ドアまでリオネル様を見送る為に私も一緒に立ち上がる。
リオネル様はドアの前で立ち止まると私の手を握って跪いた。
「レティシア、俺は騎士では無いけど君に誓うよ。俺の剣は一生、君に捧げる。君を守るためだけの物だ」
これは、騎士の誓い?
リオネル様は私の手に口付けを落とした。
立ち上がったリオネル様の手に私も口付けを落とす。
「どうか無事、私の元へ帰って来て下さいませ」
リオネル様は私の額にキスをして部屋から出ていった。
リオネル様の対戦相手は王太子殿下……。
簡単に勝てる相手では無いだろうな。
どうかリオネル様が怪我をしませんように。
震える手を握り締めながらリオネル様を見守っているとダイアナ様がそっと寄り添ってきてくれた……。
「ダイアナ様?」
「リアム様がお側に居てあげなさいと仰って下さったので…」
微笑むダイアナ様とリアム様の優しさに視界が滲む。
素人の私にはよく分からないけど、たぶん二人の実力は変わらない。
なかなか決着がつかず、私の気力が持ちそうにない…。
「レティシア様、大丈夫ですか?」
何とか頷くとダイアナ様に支えられながらリオネル様を見守る。
剣術大会の前に「剣を握るリオネル様が見たい」と軽い気持ちで言ってしまった事を激しく後悔してる。

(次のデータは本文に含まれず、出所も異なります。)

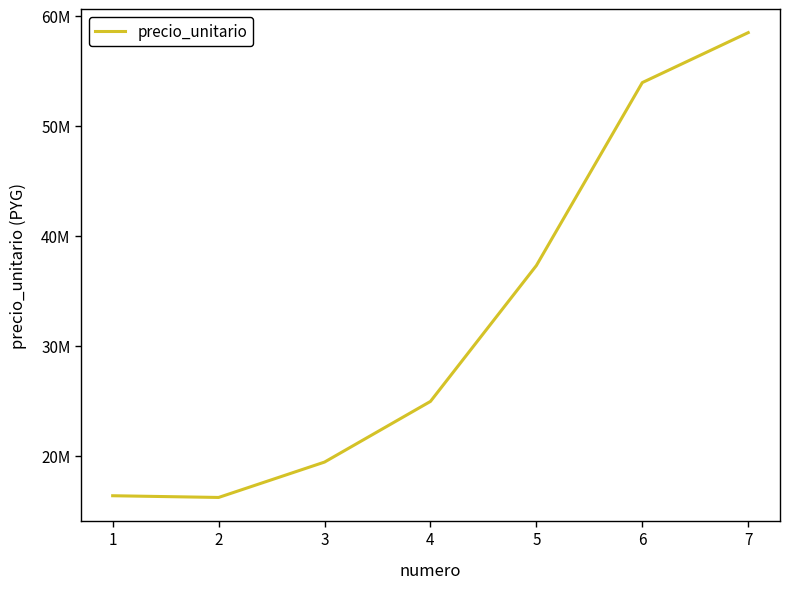

Is it true that the value at 1 is 16386609?

True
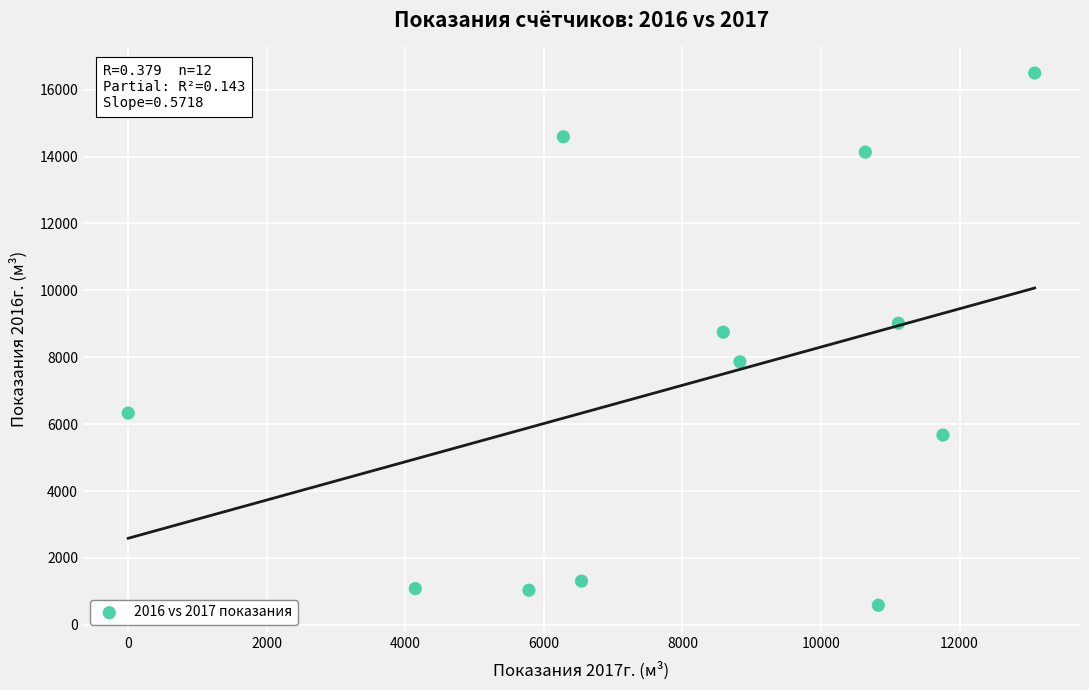

What Y value in the scatter plot is closest to 8541?

8749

祈るように手を握りしめて見守っているとリオネル様の剣が殿下の剣を弾いて大きく宙を舞った。
勝った…?
「レティシア様、リオネル様が勝ちましたよ!!」
ダイアナ様がぎゅっと私に抱きついてきた。
「レティシア嬢、ダイアナを少し借りても良いだろうか?」
気が抜けて放心状態の私にリアム様が声をかけてきた。
「ええ、もちろんです」
リアム様に連れられてダイアナ様が部屋から出ていった。